JU Solar Team was seventh in the world and best in Sweden in the Bridgestone World Solar Challenge, which took place at the end of October last year. This has not gone unnoticed. For this round of the solar car project, twice as many students both applied and were accepted onto the first course of the project. The final number of applicants was 37. The majority of them are from JTH, but the interest in being part of the JU Solar Team is found among students at all four of JU's schools.
"Different types of competences"
“It is probably due to the fact that we did well in Australia, but also because of the opportunity to be part of a unique project. The students get a realistic experience of project work, construction work and testing. In addition, the car must be financed, transported and, not least, functional, which requires collaboration with different types of competences,” says Dag Raudberget, who together with Magnus Andersson is a course teacher on the solar car project at JTH.
Those involved are enjoying being up and running again with a new round of the solar car project. Added to this is the satisfaction of seeing the new students motivated and eager to construct a new and even better solar car. The solar car project, where students build a car powered entirely by solar energy, is given as four separate courses at JU. The aim is to train tomorrow's engineers and marketers, but also to increase interest for applying to higher education among young people. The Bridgestone World Solar Challenge, commonly referred to as the World Cup for solar cars, is a race that crosses the Australian continent from Darwin in the north to Adelaide in the south. The race measures just over 300 kilometers and the competition will next be held in October 2025.

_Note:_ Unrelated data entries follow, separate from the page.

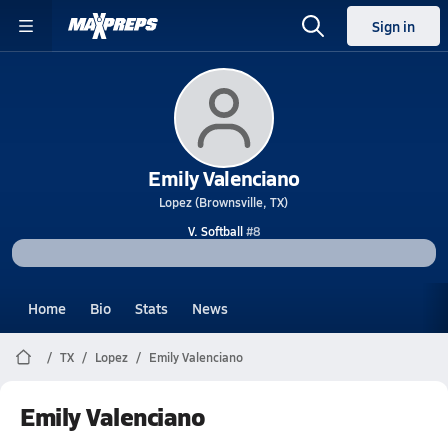
Sign in
Emily Valenciano
Lopez (Brownsville, TX)
V. Softball
#8
Home
Bio
Stats
News
TX
Lopez
Emily Valenciano
Emily Valenciano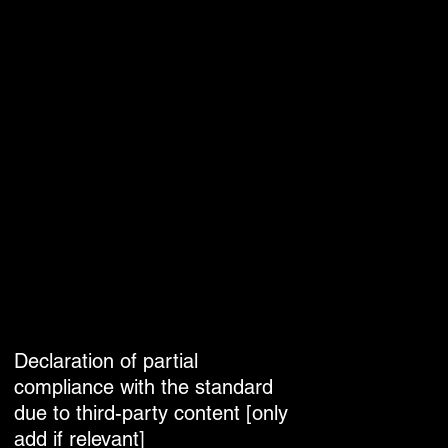
Declaration of partial
compliance with the standard
due to third-party content [only
add if relevant]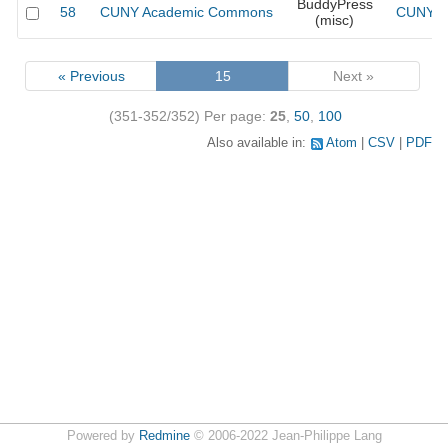
BuddyPress
58
CUNY Academic Commons
CUNY Ac
(misc)
« Previous
15
Next »
(351-352/352)
Per page:
25
,
50
,
100
Also available in:
Atom
CSV
PDF
Powered by
Redmine
© 2006-2022 Jean-Philippe Lang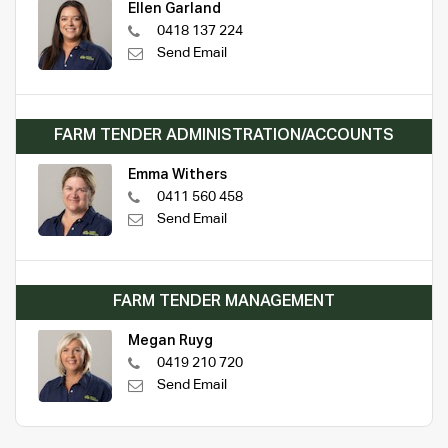
Ellen Garland
0418 137 224
Send Email
FARM TENDER ADMINISTRATION/ACCOUNTS
Emma Withers
0411 560 458
Send Email
FARM TENDER MANAGEMENT
Megan Ruyg
0419 210 720
Send Email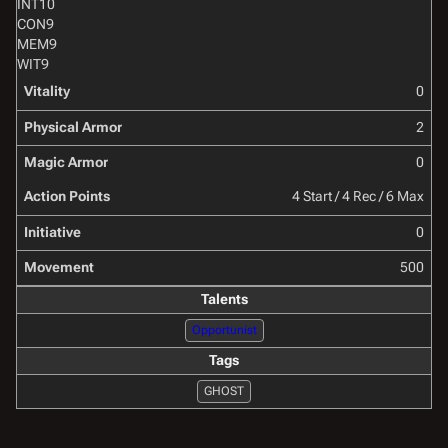
INT
10
CON
9
MEM
9
WIT
9
Vitality
0
Physical Armor
2
Magic Armor
0
Action Points
4 Start / 4 Rec / 6 Max
Initiative
0
Movement
500
Talents
Opportunist
Tags
GHOST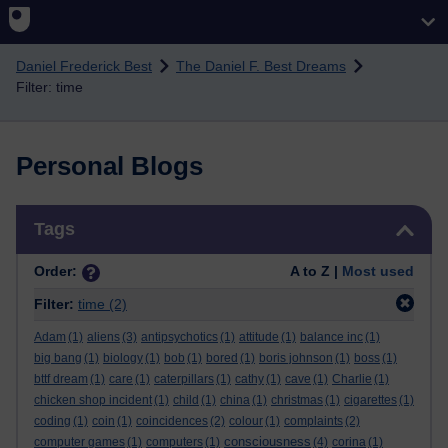
Skip to main content
Daniel Frederick Best
The Daniel F. Best Dreams
Filter: time
Personal Blogs
Skip Tags
Tags
Order:
A to Z |
Most used
Filter:
time
(2)
Adam
(1)
aliens
(3)
antipsychotics
(1)
attitude
(1)
balance inc
(1)
big bang
(1)
biology
(1)
bob
(1)
bored
(1)
boris johnson
(1)
boss
(1)
bttf dream
(1)
care
(1)
caterpillars
(1)
cathy
(1)
cave
(1)
Charlie
(1)
chicken shop incident
(1)
child
(1)
china
(1)
christmas
(1)
cigarettes
(1)
coding
(1)
coin
(1)
coincidences
(2)
colour
(1)
complaints
(2)
consciousness
computer games
(1)
computers
(1)
(4)
corina
(1)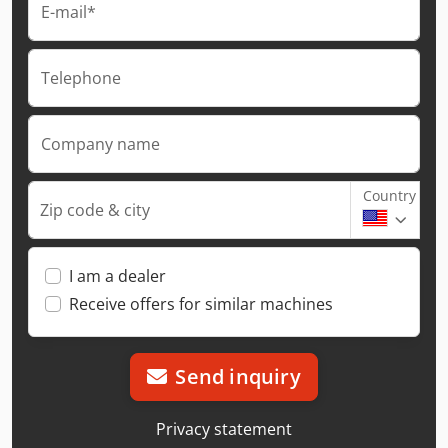
E-mail*
Telephone
Company name
Country
Zip code & city
I am a dealer
Receive offers for similar machines
Send inquiry
Privacy statement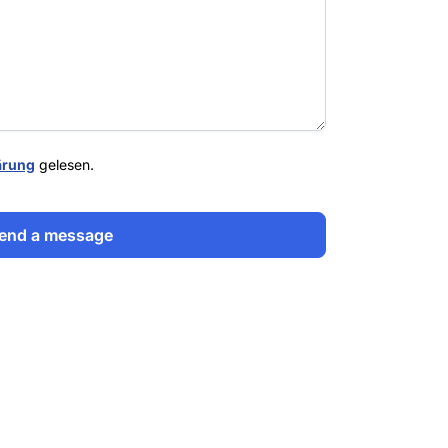
ärung
gelesen.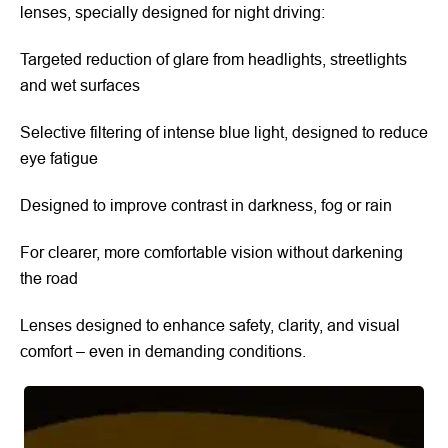
lenses, specially designed for night driving:
Targeted reduction of glare from headlights, streetlights
and wet surfaces
Selective filtering of intense blue light, designed to reduce
eye fatigue
Designed to improve contrast in darkness, fog or rain
For clearer, more comfortable vision without darkening
the road
Lenses designed to enhance safety, clarity, and visual
comfort – even in demanding conditions.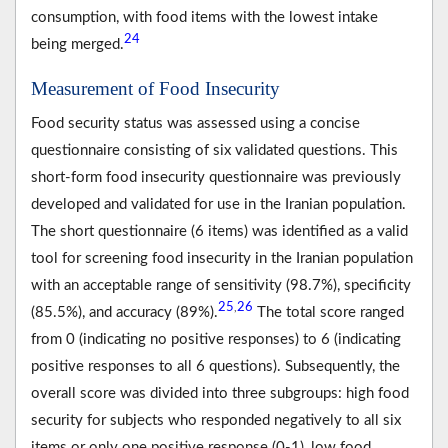
consumption, with food items with the lowest intake
24
being merged.
Measurement of Food Insecurity
Food security status was assessed using a concise
questionnaire consisting of six validated questions. This
short-form food insecurity questionnaire was previously
developed and validated for use in the Iranian population.
The short questionnaire (6 items) was identified as a valid
tool for screening food insecurity in the Iranian population
with an acceptable range of sensitivity (98.7%), specificity
25
26
,
(85.5%), and accuracy (89%).
The total score ranged
from 0 (indicating no positive responses) to 6 (indicating
positive responses to all 6 questions). Subsequently, the
overall score was divided into three subgroups: high food
security for subjects who responded negatively to all six
items or only one positive response (0-1), low food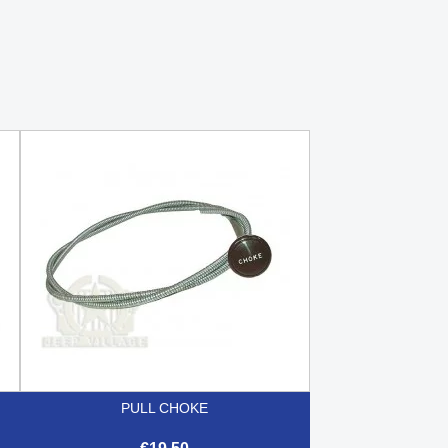
PULL CHOKE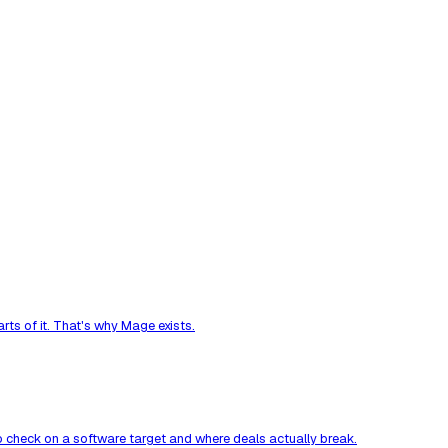
ts of it. That's why Mage exists.
to check on a software target and where deals actually break.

Two of the new students in the JU Solar Team are Alma Jonsson and Ellie Brismar, who study at JTH.
“I am competitive and enjoy cars and design, so this will suit me well. This is a big project that can certainly lead to interesting job opportunities in the future. They seem to have very good cohesion in the team; you come together as a family,” says Alma Jonsson.
Ellie Brismar competes in Time attack racing (where competitors race the quickest lap-time on a circuit using a production-based car) herself and wouldn't mind being one of the drivers for the solar car.
"Natural for me to be here"
“It feels natural for me to be here. I am very motivated and look forward to learning how to build the solar car from sketch to final product and then competing in Australia,” says Ellie Brismar.
Both are impressed by the team's success from last year and hope to be able to contribute to as good or even better results in next year's Bridgestone World Solar Challenge.
“It's fun and raises Jönköping University’s status that the team can deliver so well and beat so many other large universities in this competition,” says Ellie Brismar.